Ela chamou atenção para estatísticas recentes: em 2024, o Hospital de Clínicas de Curitiba atendeu 720 casos de maus-tratos, dos quais 420 eram de suspeita de abuso sexual. Duas vítimas tinham apenas quatro meses de vida. O levantamento apontou ainda 135 internações, contra 103 em 2023, e um aumento superior a 60% nas ocorrências de lesões físicas.
Segundo o Sistema de Agravos de Notificação (Sinan), em 2022 foram registrados 17.960 casos de violência contra crianças e adolescentes de 0 a 17 anos no estado. As ocorrências mais comuns foram negligência ou abandono (40%), agressões físicas (27,6%), psicológicas (20,5%) e violência sexual (18,5%). Dados da Secretaria de Estado da Saúde (Sesa) mostram que 72% dos casos acontecem dentro do próprio lar.
“Qualquer tipo de violência é inaceitável, mas a violência contra crianças e adolescentes compromete o futuro da sociedade, porque a vítima leva isso para a vida toda e replica esse modelo. Por isso precisamos tratar melhor essa temática”, afirmou a deputada.
Ela é autora do projeto de lei 577/2025, que propõe a criação da Semana Estadual de Capacitação em Diagnóstico e Tratamento das Violências contra Crianças e Adolescentes, voltada exatamente à qualificação de profissionais de diferentes áreas para reconhecer sinais de agressão e encaminhar medidas de proteção.
Enfrentamento
A promotora de Justiça Tarcila Santos Teixeira reforçou que a maioria das ocorrências acontece dentro do ambiente familiar. “Temos estatísticas que mostram que 95% da violência contra crianças e adolescentes ocorre no lar, muitas vezes com crimes sexuais. A clandestinidade do ambiente familiar favorece essas práticas”, afirmou, representando o procurador-geral de Justiça, Francisco Zanicotti.

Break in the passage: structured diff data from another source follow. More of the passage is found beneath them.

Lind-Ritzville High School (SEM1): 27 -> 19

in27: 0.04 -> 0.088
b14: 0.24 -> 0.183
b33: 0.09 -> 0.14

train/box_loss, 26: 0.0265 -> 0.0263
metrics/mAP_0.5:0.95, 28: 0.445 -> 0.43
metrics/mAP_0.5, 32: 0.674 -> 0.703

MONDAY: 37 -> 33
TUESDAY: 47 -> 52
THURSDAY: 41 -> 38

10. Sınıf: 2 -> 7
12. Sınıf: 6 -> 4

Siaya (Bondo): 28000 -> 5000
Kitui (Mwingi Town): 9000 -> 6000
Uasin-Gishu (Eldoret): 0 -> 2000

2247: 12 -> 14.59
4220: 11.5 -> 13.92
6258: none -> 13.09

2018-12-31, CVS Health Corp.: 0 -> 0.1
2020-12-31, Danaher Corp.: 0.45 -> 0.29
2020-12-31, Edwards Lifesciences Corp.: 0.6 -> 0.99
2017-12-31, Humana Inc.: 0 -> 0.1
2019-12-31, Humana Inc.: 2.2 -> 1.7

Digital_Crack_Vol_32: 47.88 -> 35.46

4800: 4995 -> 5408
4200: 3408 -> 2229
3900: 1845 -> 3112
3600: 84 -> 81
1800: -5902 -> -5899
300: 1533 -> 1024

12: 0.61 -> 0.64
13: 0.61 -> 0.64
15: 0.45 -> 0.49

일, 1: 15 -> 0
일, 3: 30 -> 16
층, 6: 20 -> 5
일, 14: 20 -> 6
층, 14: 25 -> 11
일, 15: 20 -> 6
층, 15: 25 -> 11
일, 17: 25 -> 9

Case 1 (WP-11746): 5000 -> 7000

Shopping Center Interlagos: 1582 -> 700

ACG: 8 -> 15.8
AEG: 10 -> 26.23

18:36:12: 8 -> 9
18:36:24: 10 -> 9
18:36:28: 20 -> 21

Para ela, a prevenção deve envolver informação direta às próprias crianças: “Hoje não estamos cuidando de crianças e adolescentes, mas de vítimas. Esse é um caminho equivocado. Elas precisam aprender como a violência acontece para que tenham condições de autodefesa.”
A pediatra Luci Yara Pfeiffer, presidente do Departamento Científico de Causas Externas da Sociedade Paranaense de Pediatria e coordenadora do Dedica-PR, reforçou os impactos da violência ao longo da vida e defendeu mais protagonismo do poder público. “Quando se destrói a infância, se destrói uma sociedade. O poder público deveria defender sua infância e hoje, no nosso país, estado e cidade, temos índices altíssimos de violência contra crianças e adolescentes. A maioria dos casos acontece dentro de casa e leva a danos permanentes na estruturação da personalidade, na capacidade de aprender e de se desenvolver. Esses impactos marcam toda a vida da vítima”, alertou.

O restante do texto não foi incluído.